*** INFORMATION GIVEN Section Begins ***

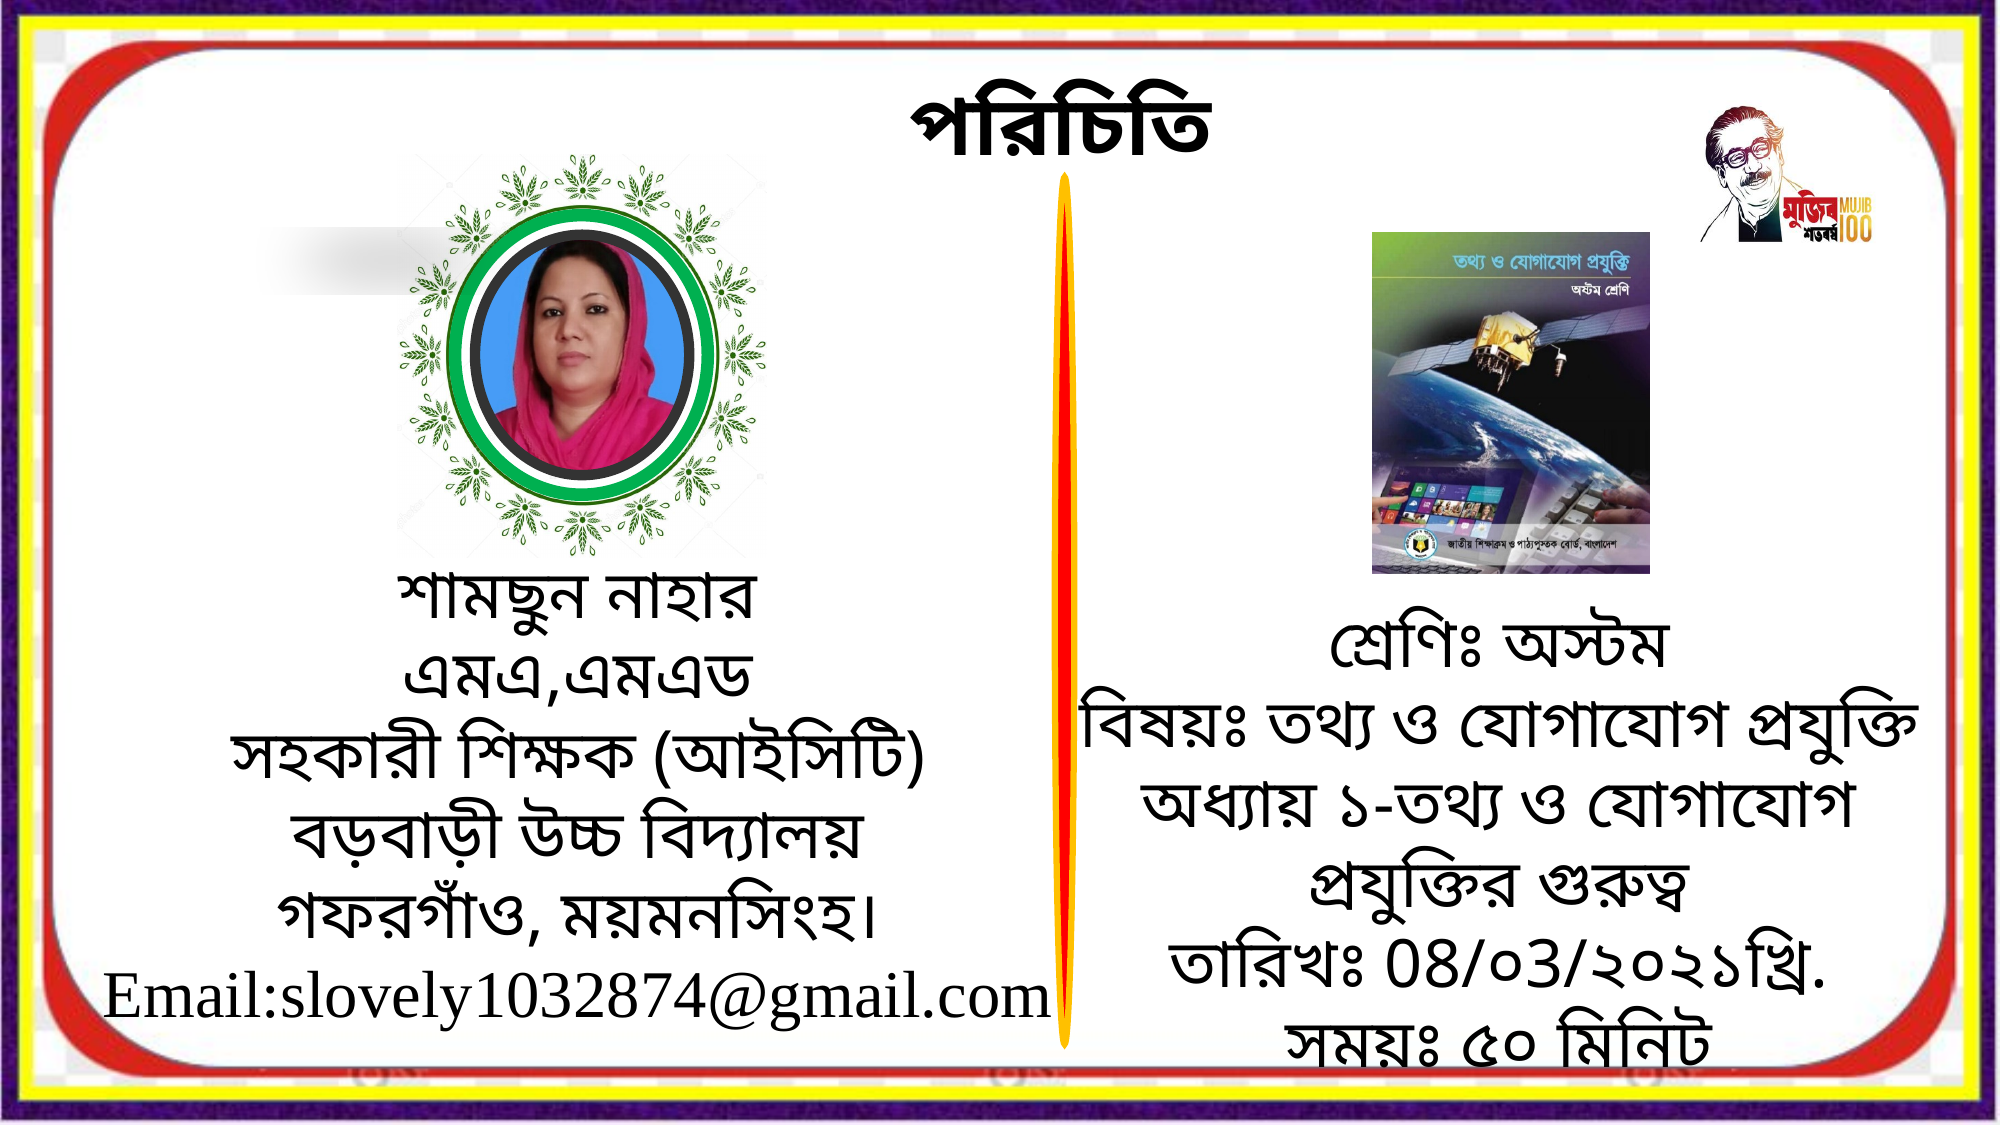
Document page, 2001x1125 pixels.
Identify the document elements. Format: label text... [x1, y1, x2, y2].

text_box শ্রেণিঃ অস্টম বিষয়ঃ তথ্য ও যোগাযোগ প্রযুক্তি অধ্যায় ১-তথ্য ও যোগাযোগ প্রযুক্তির গুরুত্ব তারিখঃ 08/০3/২০২১খ্রি. সময়ঃ ৫০ মিনিট [1033, 593, 1965, 1088]
text_box [1053, 175, 1076, 1046]
text_box পরিচিতি [766, 64, 1356, 180]
text_box শামছুন নাহার এমএ,এমএড সহকারী শিক্ষক (আইসিটি) বড়বাড়ী উচ্চ বিদ্যালয় গফরগাঁও, ময়মনসিংহ। Email:slovely1032874@gmail.com [78, 544, 1053, 1039]
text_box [397, 154, 767, 558]
picture [0, 0, 2000, 1125]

*** INFORMATION GIVEN Section Ends ***

- ASSIGNMENT
Omitting all images, retype each line of the records precisely.

- ANSWER TO THE PROBLEM
Document page, 2001x1125 pixels.
Identify the document elements. Format: label text... [x1, y1, x2, y2].

text_box শ্রেণিঃ অস্টম বিষয়ঃ তথ্য ও যোগাযোগ প্রযুক্তি অধ্যায় ১-তথ্য ও যোগাযোগ প্রযুক্তির গুরুত্ব তারিখঃ 08/০3/২০২১খ্রি. সময়ঃ ৫০ মিনিট [1033, 593, 1965, 1088]
text_box [1053, 175, 1076, 1046]
text_box পরিচিতি [766, 64, 1356, 180]
text_box শামছুন নাহার এমএ,এমএড সহকারী শিক্ষক (আইসিটি) বড়বাড়ী উচ্চ বিদ্যালয় গফরগাঁও, ময়মনসিংহ। Email:slovely1032874@gmail.com [78, 544, 1053, 1039]
text_box [397, 154, 767, 558]
picture [0, 0, 2000, 1125]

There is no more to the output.